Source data
══════

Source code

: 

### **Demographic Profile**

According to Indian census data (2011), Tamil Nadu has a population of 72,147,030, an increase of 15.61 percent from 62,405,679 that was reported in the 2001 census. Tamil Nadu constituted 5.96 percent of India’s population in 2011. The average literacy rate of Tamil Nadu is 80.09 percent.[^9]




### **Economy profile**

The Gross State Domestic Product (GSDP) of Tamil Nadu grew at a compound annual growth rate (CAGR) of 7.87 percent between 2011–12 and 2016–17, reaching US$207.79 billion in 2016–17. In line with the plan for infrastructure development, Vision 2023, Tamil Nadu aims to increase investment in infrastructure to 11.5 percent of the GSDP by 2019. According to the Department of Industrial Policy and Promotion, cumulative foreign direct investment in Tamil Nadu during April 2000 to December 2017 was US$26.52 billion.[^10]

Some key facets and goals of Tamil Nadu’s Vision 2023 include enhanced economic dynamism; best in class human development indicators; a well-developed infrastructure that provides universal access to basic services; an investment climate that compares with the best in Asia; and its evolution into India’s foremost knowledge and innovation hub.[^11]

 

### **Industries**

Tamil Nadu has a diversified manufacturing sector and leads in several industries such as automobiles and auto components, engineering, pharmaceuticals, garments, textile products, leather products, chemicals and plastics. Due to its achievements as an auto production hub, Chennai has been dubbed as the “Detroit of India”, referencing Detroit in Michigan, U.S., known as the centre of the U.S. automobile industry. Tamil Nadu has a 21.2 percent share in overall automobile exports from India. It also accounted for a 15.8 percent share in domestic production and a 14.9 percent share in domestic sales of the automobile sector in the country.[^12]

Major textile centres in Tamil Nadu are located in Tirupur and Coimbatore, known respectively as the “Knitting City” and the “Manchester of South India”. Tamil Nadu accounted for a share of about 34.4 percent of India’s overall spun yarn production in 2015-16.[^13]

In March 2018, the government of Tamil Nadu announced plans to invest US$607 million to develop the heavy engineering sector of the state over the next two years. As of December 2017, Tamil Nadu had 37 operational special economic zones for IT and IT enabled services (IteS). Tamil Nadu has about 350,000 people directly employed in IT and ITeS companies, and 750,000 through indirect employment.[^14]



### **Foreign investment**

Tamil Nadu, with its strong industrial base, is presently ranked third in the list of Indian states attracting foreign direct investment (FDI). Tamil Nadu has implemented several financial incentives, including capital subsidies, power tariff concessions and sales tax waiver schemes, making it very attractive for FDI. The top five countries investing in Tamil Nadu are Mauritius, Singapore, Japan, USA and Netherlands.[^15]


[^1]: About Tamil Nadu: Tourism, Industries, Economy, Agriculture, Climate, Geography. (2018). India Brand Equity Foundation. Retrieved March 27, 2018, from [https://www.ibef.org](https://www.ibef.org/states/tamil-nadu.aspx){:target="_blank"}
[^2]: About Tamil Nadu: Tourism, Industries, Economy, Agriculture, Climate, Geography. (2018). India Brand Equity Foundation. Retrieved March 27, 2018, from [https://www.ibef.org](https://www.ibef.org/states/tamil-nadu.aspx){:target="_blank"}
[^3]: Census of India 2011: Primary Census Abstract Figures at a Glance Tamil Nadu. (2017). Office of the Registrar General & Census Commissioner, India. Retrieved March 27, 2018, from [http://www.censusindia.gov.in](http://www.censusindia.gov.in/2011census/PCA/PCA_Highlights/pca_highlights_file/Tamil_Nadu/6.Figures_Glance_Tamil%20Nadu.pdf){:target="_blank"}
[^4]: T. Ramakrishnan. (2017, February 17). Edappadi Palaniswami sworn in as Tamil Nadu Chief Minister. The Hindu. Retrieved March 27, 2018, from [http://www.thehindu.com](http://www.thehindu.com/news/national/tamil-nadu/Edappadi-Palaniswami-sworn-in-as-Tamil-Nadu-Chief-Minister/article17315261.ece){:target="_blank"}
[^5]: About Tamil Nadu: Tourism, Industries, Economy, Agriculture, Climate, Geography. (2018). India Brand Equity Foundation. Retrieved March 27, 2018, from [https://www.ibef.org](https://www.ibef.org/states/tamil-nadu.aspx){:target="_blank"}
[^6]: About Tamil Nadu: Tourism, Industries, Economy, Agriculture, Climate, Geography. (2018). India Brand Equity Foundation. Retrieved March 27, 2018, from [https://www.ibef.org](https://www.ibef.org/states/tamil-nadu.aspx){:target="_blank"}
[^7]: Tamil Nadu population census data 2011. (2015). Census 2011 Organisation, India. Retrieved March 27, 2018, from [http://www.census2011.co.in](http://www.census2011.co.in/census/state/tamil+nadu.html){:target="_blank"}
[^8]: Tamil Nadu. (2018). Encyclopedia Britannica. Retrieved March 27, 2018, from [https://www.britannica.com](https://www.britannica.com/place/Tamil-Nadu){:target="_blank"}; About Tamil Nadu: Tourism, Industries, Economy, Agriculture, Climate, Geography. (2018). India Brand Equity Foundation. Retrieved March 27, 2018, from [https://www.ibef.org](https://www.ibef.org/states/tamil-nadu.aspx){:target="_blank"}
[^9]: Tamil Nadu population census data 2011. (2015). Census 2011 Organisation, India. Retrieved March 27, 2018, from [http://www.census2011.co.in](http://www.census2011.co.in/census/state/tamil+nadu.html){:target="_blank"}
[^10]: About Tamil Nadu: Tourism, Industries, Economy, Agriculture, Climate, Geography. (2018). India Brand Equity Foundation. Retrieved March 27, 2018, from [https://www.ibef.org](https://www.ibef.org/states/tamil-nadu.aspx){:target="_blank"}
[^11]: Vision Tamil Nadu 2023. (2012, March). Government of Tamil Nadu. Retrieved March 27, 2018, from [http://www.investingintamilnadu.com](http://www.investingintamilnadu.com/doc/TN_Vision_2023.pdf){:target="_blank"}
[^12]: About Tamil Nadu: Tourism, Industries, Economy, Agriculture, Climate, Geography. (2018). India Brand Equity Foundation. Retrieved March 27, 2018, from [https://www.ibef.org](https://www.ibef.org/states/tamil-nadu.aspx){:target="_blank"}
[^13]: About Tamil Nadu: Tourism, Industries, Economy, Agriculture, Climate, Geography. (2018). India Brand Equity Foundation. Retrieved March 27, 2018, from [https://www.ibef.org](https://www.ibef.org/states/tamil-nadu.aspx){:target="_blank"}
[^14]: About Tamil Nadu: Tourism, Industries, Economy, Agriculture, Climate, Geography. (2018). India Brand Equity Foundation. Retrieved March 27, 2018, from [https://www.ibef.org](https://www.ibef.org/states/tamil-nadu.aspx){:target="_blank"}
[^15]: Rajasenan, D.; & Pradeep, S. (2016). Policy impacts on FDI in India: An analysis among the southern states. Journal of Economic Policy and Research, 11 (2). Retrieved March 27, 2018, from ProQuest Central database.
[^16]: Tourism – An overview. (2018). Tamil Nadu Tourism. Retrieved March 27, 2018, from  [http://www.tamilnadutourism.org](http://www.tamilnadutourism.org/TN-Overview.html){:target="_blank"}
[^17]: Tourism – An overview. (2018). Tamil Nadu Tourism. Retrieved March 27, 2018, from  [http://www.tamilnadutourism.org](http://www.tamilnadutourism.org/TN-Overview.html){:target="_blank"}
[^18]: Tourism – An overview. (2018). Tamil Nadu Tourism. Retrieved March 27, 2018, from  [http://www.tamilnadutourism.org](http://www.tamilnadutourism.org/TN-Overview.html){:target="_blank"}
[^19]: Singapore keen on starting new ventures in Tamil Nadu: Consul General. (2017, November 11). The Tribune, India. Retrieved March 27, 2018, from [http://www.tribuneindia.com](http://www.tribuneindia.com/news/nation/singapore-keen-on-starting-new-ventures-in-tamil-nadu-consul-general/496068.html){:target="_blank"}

══════

PROBLEM TO SOLVE → Repeat each of the entries above precisely as given.

ANSWER AREA →
Source code

: 

### **Demographic Profile**

According to Indian census data (2011), Tamil Nadu has a population of 72,147,030, an increase of 15.61 percent from 62,405,679 that was reported in the 2001 census. Tamil Nadu constituted 5.96 percent of India’s population in 2011. The average literacy rate of Tamil Nadu is 80.09 percent.[^9]




### **Economy profile**

The Gross State Domestic Product (GSDP) of Tamil Nadu grew at a compound annual growth rate (CAGR) of 7.87 percent between 2011–12 and 2016–17, reaching US$207.79 billion in 2016–17. In line with the plan for infrastructure development, Vision 2023, Tamil Nadu aims to increase investment in infrastructure to 11.5 percent of the GSDP by 2019. According to the Department of Industrial Policy and Promotion, cumulative foreign direct investment in Tamil Nadu during April 2000 to December 2017 was US$26.52 billion.[^10]

Some key facets and goals of Tamil Nadu’s Vision 2023 include enhanced economic dynamism; best in class human development indicators; a well-developed infrastructure that provides universal access to basic services; an investment climate that compares with the best in Asia; and its evolution into India’s foremost knowledge and innovation hub.[^11]

 

### **Industries**

Tamil Nadu has a diversified manufacturing sector and leads in several industries such as automobiles and auto components, engineering, pharmaceuticals, garments, textile products, leather products, chemicals and plastics. Due to its achievements as an auto production hub, Chennai has been dubbed as the “Detroit of India”, referencing Detroit in Michigan, U.S., known as the centre of the U.S. automobile industry. Tamil Nadu has a 21.2 percent share in overall automobile exports from India. It also accounted for a 15.8 percent share in domestic production and a 14.9 percent share in domestic sales of the automobile sector in the country.[^12]

Major textile centres in Tamil Nadu are located in Tirupur and Coimbatore, known respectively as the “Knitting City” and the “Manchester of South India”. Tamil Nadu accounted for a share of about 34.4 percent of India’s overall spun yarn production in 2015-16.[^13]

In March 2018, the government of Tamil Nadu announced plans to invest US$607 million to develop the heavy engineering sector of the state over the next two years. As of December 2017, Tamil Nadu had 37 operational special economic zones for IT and IT enabled services (IteS). Tamil Nadu has about 350,000 people directly employed in IT and ITeS companies, and 750,000 through indirect employment.[^14]



### **Foreign investment**

Tamil Nadu, with its strong industrial base, is presently ranked third in the list of Indian states attracting foreign direct investment (FDI). Tamil Nadu has implemented several financial incentives, including capital subsidies, power tariff concessions and sales tax waiver schemes, making it very attractive for FDI. The top five countries investing in Tamil Nadu are Mauritius, Singapore, Japan, USA and Netherlands.[^15]


[^1]: About Tamil Nadu: Tourism, Industries, Economy, Agriculture, Climate, Geography. (2018). India Brand Equity Foundation. Retrieved March 27, 2018, from [https://www.ibef.org](https://www.ibef.org/states/tamil-nadu.aspx){:target="_blank"}
[^2]: About Tamil Nadu: Tourism, Industries, Economy, Agriculture, Climate, Geography. (2018). India Brand Equity Foundation. Retrieved March 27, 2018, from [https://www.ibef.org](https://www.ibef.org/states/tamil-nadu.aspx){:target="_blank"}
[^3]: Census of India 2011: Primary Census Abstract Figures at a Glance Tamil Nadu. (2017). Office of the Registrar General & Census Commissioner, India. Retrieved March 27, 2018, from [http://www.censusindia.gov.in](http://www.censusindia.gov.in/2011census/PCA/PCA_Highlights/pca_highlights_file/Tamil_Nadu/6.Figures_Glance_Tamil%20Nadu.pdf){:target="_blank"}
[^4]: T. Ramakrishnan. (2017, February 17). Edappadi Palaniswami sworn in as Tamil Nadu Chief Minister. The Hindu. Retrieved March 27, 2018, from [http://www.thehindu.com](http://www.thehindu.com/news/national/tamil-nadu/Edappadi-Palaniswami-sworn-in-as-Tamil-Nadu-Chief-Minister/article17315261.ece){:target="_blank"}
[^5]: About Tamil Nadu: Tourism, Industries, Economy, Agriculture, Climate, Geography. (2018). India Brand Equity Foundation. Retrieved March 27, 2018, from [https://www.ibef.org](https://www.ibef.org/states/tamil-nadu.aspx){:target="_blank"}
[^6]: About Tamil Nadu: Tourism, Industries, Economy, Agriculture, Climate, Geography. (2018). India Brand Equity Foundation. Retrieved March 27, 2018, from [https://www.ibef.org](https://www.ibef.org/states/tamil-nadu.aspx){:target="_blank"}
[^7]: Tamil Nadu population census data 2011. (2015). Census 2011 Organisation, India. Retrieved March 27, 2018, from [http://www.census2011.co.in](http://www.census2011.co.in/census/state/tamil+nadu.html){:target="_blank"}
[^8]: Tamil Nadu. (2018). Encyclopedia Britannica. Retrieved March 27, 2018, from [https://www.britannica.com](https://www.britannica.com/place/Tamil-Nadu){:target="_blank"}; About Tamil Nadu: Tourism, Industries, Economy, Agriculture, Climate, Geography. (2018). India Brand Equity Foundation. Retrieved March 27, 2018, from [https://www.ibef.org](https://www.ibef.org/states/tamil-nadu.aspx){:target="_blank"}
[^9]: Tamil Nadu population census data 2011. (2015). Census 2011 Organisation, India. Retrieved March 27, 2018, from [http://www.census2011.co.in](http://www.census2011.co.in/census/state/tamil+nadu.html){:target="_blank"}
[^10]: About Tamil Nadu: Tourism, Industries, Economy, Agriculture, Climate, Geography. (2018). India Brand Equity Foundation. Retrieved March 27, 2018, from [https://www.ibef.org](https://www.ibef.org/states/tamil-nadu.aspx){:target="_blank"}
[^11]: Vision Tamil Nadu 2023. (2012, March). Government of Tamil Nadu. Retrieved March 27, 2018, from [http://www.investingintamilnadu.com](http://www.investingintamilnadu.com/doc/TN_Vision_2023.pdf){:target="_blank"}
[^12]: About Tamil Nadu: Tourism, Industries, Economy, Agriculture, Climate, Geography. (2018). India Brand Equity Foundation. Retrieved March 27, 2018, from [https://www.ibef.org](https://www.ibef.org/states/tamil-nadu.aspx){:target="_blank"}
[^13]: About Tamil Nadu: Tourism, Industries, Economy, Agriculture, Climate, Geography. (2018). India Brand Equity Foundation. Retrieved March 27, 2018, from [https://www.ibef.org](https://www.ibef.org/states/tamil-nadu.aspx){:target="_blank"}
[^14]: About Tamil Nadu: Tourism, Industries, Economy, Agriculture, Climate, Geography. (2018). India Brand Equity Foundation. Retrieved March 27, 2018, from [https://www.ibef.org](https://www.ibef.org/states/tamil-nadu.aspx){:target="_blank"}
[^15]: Rajasenan, D.; & Pradeep, S. (2016). Policy impacts on FDI in India: An analysis among the southern states. Journal of Economic Policy and Research, 11 (2). Retrieved March 27, 2018, from ProQuest Central database.
[^16]: Tourism – An overview. (2018). Tamil Nadu Tourism. Retrieved March 27, 2018, from  [http://www.tamilnadutourism.org](http://www.tamilnadutourism.org/TN-Overview.html){:target="_blank"}
[^17]: Tourism – An overview. (2018). Tamil Nadu Tourism. Retrieved March 27, 2018, from  [http://www.tamilnadutourism.org](http://www.tamilnadutourism.org/TN-Overview.html){:target="_blank"}
[^18]: Tourism – An overview. (2018). Tamil Nadu Tourism. Retrieved March 27, 2018, from  [http://www.tamilnadutourism.org](http://www.tamilnadutourism.org/TN-Overview.html){:target="_blank"}
[^19]: Singapore keen on starting new ventures in Tamil Nadu: Consul General. (2017, November 11). The Tribune, India. Retrieved March 27, 2018, from [http://www.tribuneindia.com](http://www.tribuneindia.com/news/nation/singapore-keen-on-starting-new-ventures-in-tamil-nadu-consul-general/496068.html){:target="_blank"}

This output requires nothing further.